Segment Start: Records
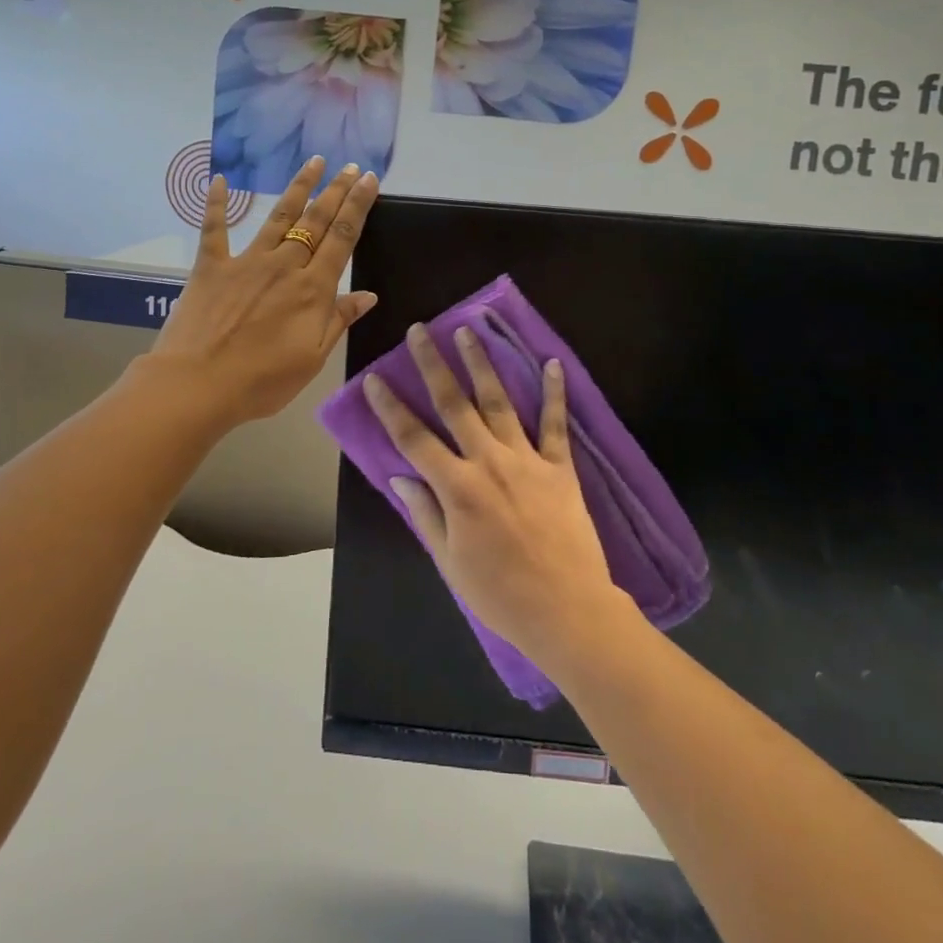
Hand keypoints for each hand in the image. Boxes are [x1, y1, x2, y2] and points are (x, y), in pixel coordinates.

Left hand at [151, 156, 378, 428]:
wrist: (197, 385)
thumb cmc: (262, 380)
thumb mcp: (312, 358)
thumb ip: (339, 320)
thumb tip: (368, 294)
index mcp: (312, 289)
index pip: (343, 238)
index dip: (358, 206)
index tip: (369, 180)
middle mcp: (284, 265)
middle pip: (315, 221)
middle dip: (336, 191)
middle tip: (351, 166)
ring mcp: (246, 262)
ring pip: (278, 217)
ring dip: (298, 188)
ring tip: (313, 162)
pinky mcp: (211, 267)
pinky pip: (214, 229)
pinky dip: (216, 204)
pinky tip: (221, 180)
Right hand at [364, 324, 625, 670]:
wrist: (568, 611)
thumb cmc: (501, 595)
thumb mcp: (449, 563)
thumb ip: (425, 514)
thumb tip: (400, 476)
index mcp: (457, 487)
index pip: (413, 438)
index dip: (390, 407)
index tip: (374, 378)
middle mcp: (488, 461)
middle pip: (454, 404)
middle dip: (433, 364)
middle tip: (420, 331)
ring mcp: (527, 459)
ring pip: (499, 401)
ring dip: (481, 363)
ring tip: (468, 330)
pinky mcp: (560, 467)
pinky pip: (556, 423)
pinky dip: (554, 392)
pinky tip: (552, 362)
Segment End: Records
Segment Start: Records
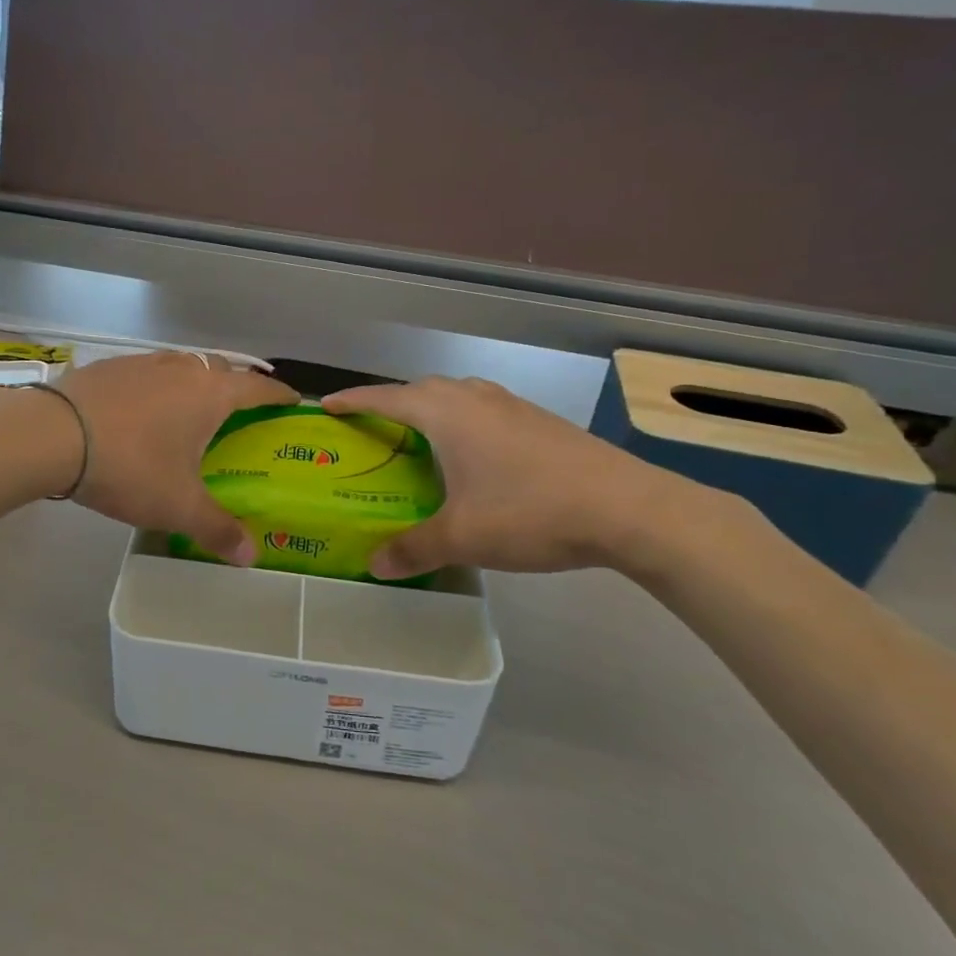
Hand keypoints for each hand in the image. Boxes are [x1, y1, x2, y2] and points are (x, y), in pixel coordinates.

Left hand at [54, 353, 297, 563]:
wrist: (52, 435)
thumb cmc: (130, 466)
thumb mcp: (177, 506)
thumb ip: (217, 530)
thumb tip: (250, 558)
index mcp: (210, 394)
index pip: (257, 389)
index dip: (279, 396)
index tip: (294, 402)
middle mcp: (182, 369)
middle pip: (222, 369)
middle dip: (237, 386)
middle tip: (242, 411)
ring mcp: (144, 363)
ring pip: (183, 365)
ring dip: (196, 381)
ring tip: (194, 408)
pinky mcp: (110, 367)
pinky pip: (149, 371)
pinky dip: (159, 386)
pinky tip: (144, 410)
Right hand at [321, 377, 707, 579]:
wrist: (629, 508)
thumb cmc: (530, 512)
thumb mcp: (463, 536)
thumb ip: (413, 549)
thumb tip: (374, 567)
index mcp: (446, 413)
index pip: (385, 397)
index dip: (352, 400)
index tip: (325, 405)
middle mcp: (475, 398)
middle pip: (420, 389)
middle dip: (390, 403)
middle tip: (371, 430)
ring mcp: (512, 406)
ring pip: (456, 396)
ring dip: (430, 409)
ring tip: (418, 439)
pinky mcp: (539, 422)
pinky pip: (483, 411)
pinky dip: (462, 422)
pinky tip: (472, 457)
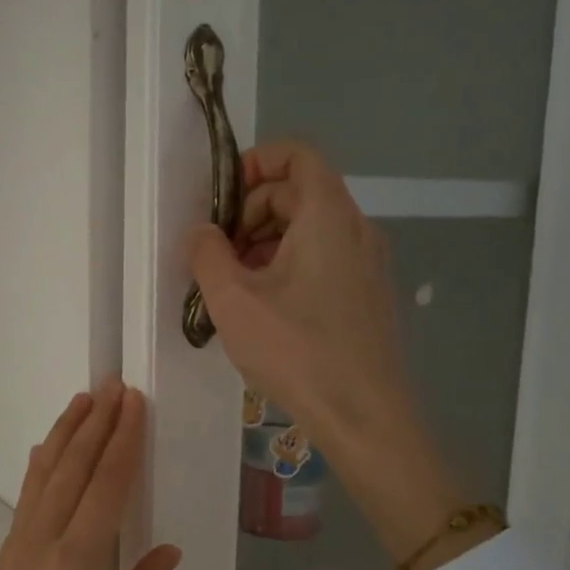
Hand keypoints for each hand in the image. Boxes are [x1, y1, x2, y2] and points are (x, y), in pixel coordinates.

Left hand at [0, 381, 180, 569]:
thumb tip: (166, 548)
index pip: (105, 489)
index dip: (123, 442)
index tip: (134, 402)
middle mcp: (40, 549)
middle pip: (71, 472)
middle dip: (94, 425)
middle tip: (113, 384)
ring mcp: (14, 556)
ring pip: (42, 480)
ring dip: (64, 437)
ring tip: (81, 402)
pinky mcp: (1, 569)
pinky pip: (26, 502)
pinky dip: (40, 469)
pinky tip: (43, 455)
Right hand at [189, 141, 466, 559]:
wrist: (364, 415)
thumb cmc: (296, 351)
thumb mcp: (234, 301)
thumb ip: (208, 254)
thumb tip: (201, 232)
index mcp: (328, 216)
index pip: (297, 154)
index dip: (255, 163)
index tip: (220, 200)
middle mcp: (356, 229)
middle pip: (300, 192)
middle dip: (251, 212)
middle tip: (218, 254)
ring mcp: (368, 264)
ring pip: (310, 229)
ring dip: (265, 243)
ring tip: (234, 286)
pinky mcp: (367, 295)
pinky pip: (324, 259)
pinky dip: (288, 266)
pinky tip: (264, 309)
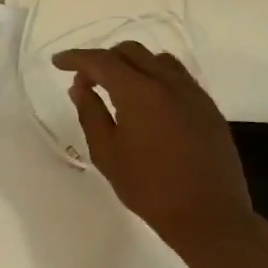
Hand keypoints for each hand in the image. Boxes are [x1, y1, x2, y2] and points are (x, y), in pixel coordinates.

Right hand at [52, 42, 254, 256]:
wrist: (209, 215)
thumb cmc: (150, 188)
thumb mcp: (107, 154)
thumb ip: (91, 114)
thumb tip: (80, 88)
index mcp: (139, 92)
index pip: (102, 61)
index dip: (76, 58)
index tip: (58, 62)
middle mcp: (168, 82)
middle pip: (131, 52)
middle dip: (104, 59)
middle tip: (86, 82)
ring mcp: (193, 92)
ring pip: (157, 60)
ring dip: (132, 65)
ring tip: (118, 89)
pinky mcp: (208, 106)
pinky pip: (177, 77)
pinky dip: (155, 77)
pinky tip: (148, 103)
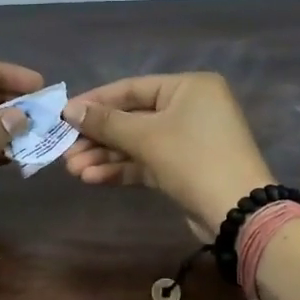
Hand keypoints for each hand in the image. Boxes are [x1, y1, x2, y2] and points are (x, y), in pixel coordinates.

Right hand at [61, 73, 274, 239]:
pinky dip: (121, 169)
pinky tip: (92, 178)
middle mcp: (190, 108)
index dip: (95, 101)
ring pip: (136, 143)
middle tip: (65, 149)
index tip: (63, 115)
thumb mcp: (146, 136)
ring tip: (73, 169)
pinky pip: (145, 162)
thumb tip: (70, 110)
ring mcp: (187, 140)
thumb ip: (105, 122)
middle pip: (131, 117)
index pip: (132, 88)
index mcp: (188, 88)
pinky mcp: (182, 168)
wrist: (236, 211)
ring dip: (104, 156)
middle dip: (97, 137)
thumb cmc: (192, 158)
Segment End: Records
Of the entries above, transcribe exactly those lines that fall between the line containing "ring pip: (136, 143)" and the line containing "thumb cmc: (192, 158)", together with those two lines.

Expected answer -
ring pip: (136, 143)
middle tip: (65, 149)
index tip: (63, 115)
thumb mcp: (146, 136)
ring tip: (73, 169)
pinky pip: (145, 162)
thumb tip: (70, 110)
ring mcp: (187, 140)
thumb ip: (105, 122)
middle pip: (131, 117)
index pip: (132, 88)
index mcp: (188, 88)
pinky mcp: (182, 168)
wrist: (236, 211)
ring dip: (104, 156)
middle dip: (97, 137)
thumb cmc: (192, 158)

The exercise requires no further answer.